My use-case is downloading a 427 GB tarball from S3 and extracting it on the fly: time s5cmd cat s3://bucket/file.tar.zst - | pzstd -d | tar -xv -C /

Example EC2 instance type: c5d.9xlarge with 36 CPU cores, 72 GB RAM, 900 GB local SSD

When just comparing the download part with aws cli:

# time aws s3 cp s3://bucket/file.tar.zst - | cat >/dev/null
real    37m56.415s
user    22m50.195s
sys     19m8.677s
(around 192 MB/s)

With 's5cmd cat':

# time s5cmd cat s3://bucket/file.tar.zst >/dev/null
Still running. Only around 85 MB/s on a single S3 connection, according to netstat.

With 's5cmd cp' and writing to disk (without decompression):

time s5cmd cp s3://bucket/file.tar.zst /file.tar.zst
real    23m58.230s
user    7m56.734s
sys     22m40.482s
(around 304 MB/s)

With higher concurrency and larger parts:

# time s5cmd cp -c 36 -p 600 s3://bucket/file.tar.zst /file.tar.zst
real    10m3.064s
user    6m53.378s
sys     41m30.392s
(around 729 MB/s)

[igungor]

cat command uses stdout as the output "file". stdout is not a seekable writer, meaning we can use multiple connections for download, but can't use multiple threads for writes due to ordering guarantee.

I'm surprised that awscli can achieve better throughput than s5cmd on a similar execution.

[thecooltechguy]

We are also facing this exact same behavior, and aws s3 cp ... - provides better throughput than s5cmd cat. Does s5cmd support copying to stdout?

[fiendish]

I'm surprised that awscli can achieve better throughput than s5cmd on a similar execution.

AWSCLI achieves better-than-single-stream-but-worse-than-fully-parallel throughput to stdout with slightly higher initial latency and significant RAM usage by filling a decently sized ring buffer in parallel and only cycling in new chunks when the earliest chunk completes. My understanding from the last time I looked was that s5cmd's cat didn't do this. Anecdotally, it's definitely possible to get better throughput than their python implementation for the same RAM cost, but the RAM cost is not exactly small.

[igungor]

Thanks for the pointers @fiendish. I thought about the same but haven't had the time to read the source code.
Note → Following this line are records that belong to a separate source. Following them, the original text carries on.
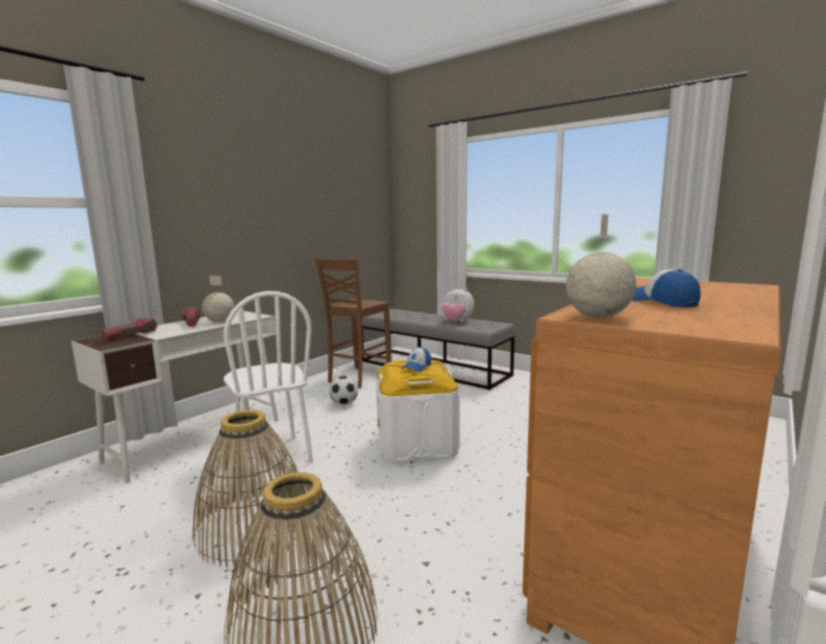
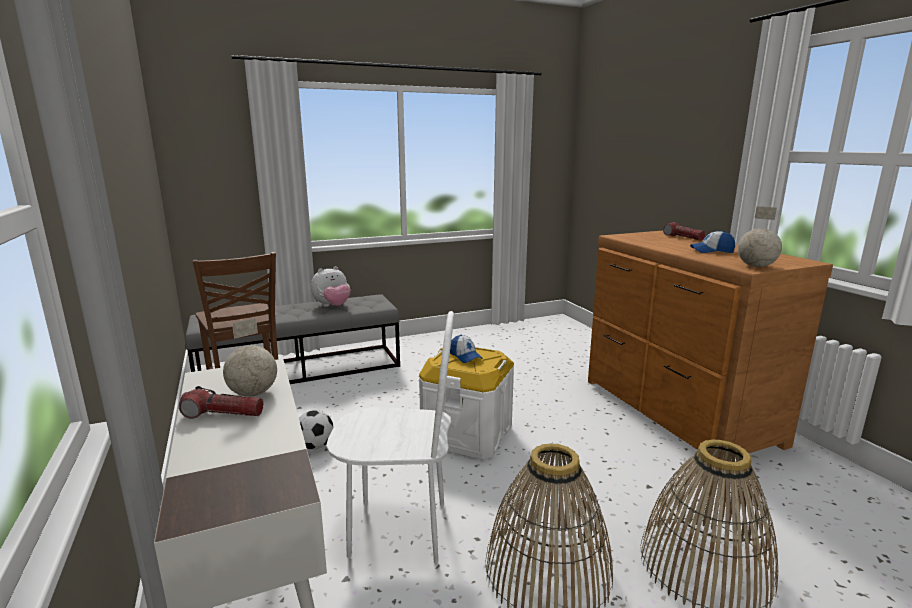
camera: 60 degrees left, 5 degrees up
(131, 336) = (234, 470): flashlight -> flashlight (683, 237)

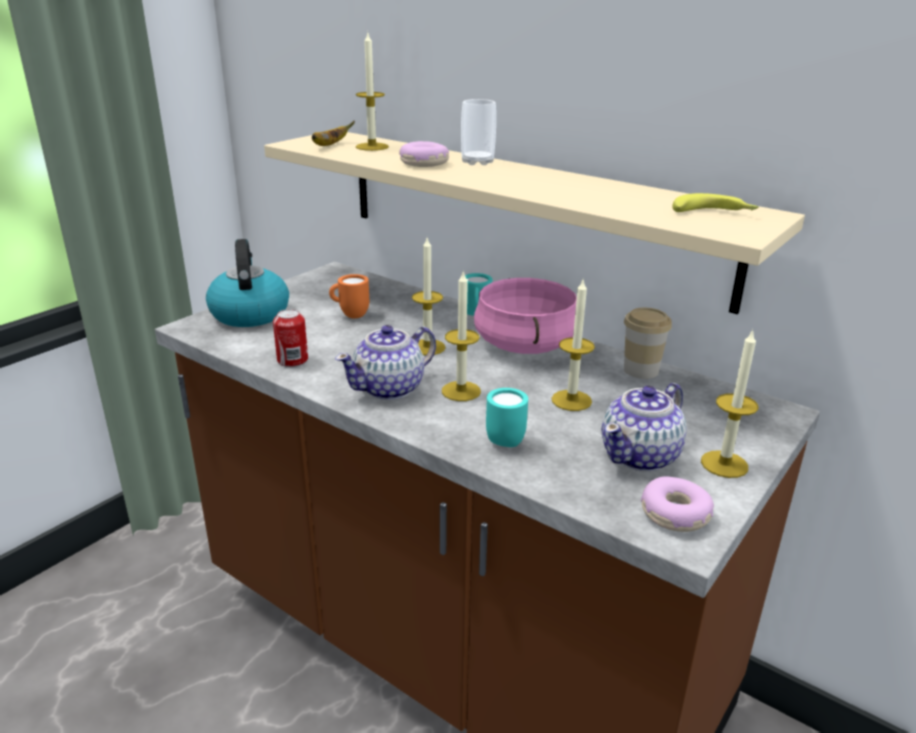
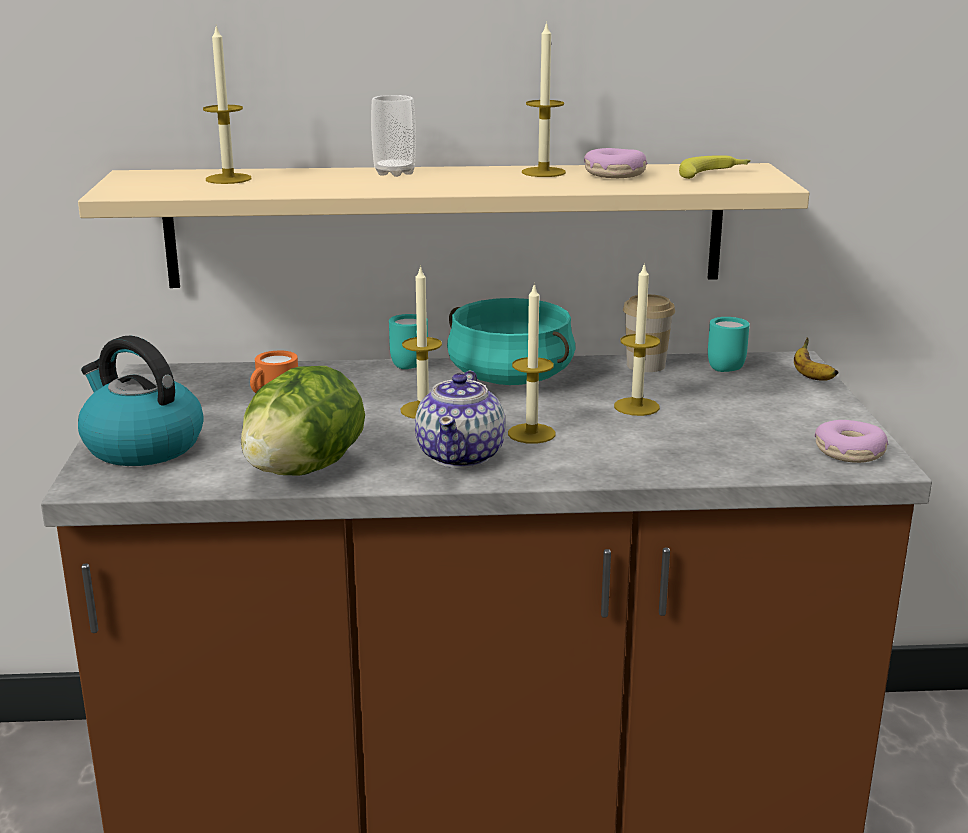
camera: 40 degrees left, 5 degrees down
(292, 360) = (303, 469): can -> lettuce
(329, 145) = (172, 186): banana -> banana (811, 376)
(424, 163) = (345, 184): donut -> donut (615, 174)
(507, 438) = (643, 453): turquoise mug -> turquoise mug (722, 367)
(523, 344) = (509, 378): pink cooking pot -> turquoise cooking pot
(641, 456) = (760, 425): teapot -> none
(724, 464) = (821, 408): candle -> candle (543, 172)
We can use the same approach. If anyone wants to contribute, we'd be very happy to review.

[fiendish]

I've implemented something for it in Python before as an experiment, but unfortunately I don't know golang so can't easily help here. If anyone is thinking of doing this without wanting to contemplate the method too hard, my dead simple approach for Python was to use a slightly modified concurrent.futures.Executor.map that only allowed max N results resident in RAM at a time (instead of the standard executor that limits in-flight threads but doesn't bound result storage). Then it was just setting some desired N and desired read size per thread, and the threads were bog standard range read requests.

[VeaaC]

A download a load of compressed files and pipe them directly into the decoder. The lack of parallel downloads when outputting to stdout seems to hurt speed very noticeably, up to the point where it is faster to download the 3-times larger uncompressed version of the data.

[VeaaC]

I did a quick prototype in Rust ( https://github.com/VeaaC/s3get ) that just uses X threads, keeps results in a sorted binary tree to be written by another thread, and limits the amount of pending data to 2*X blocks. This works very well, and I mostly saturate the 2.5 GBit connection.

I am not very experienced in Go, so I cannot port such an approach myself, but I imagine that it should not be much longer / more difficult.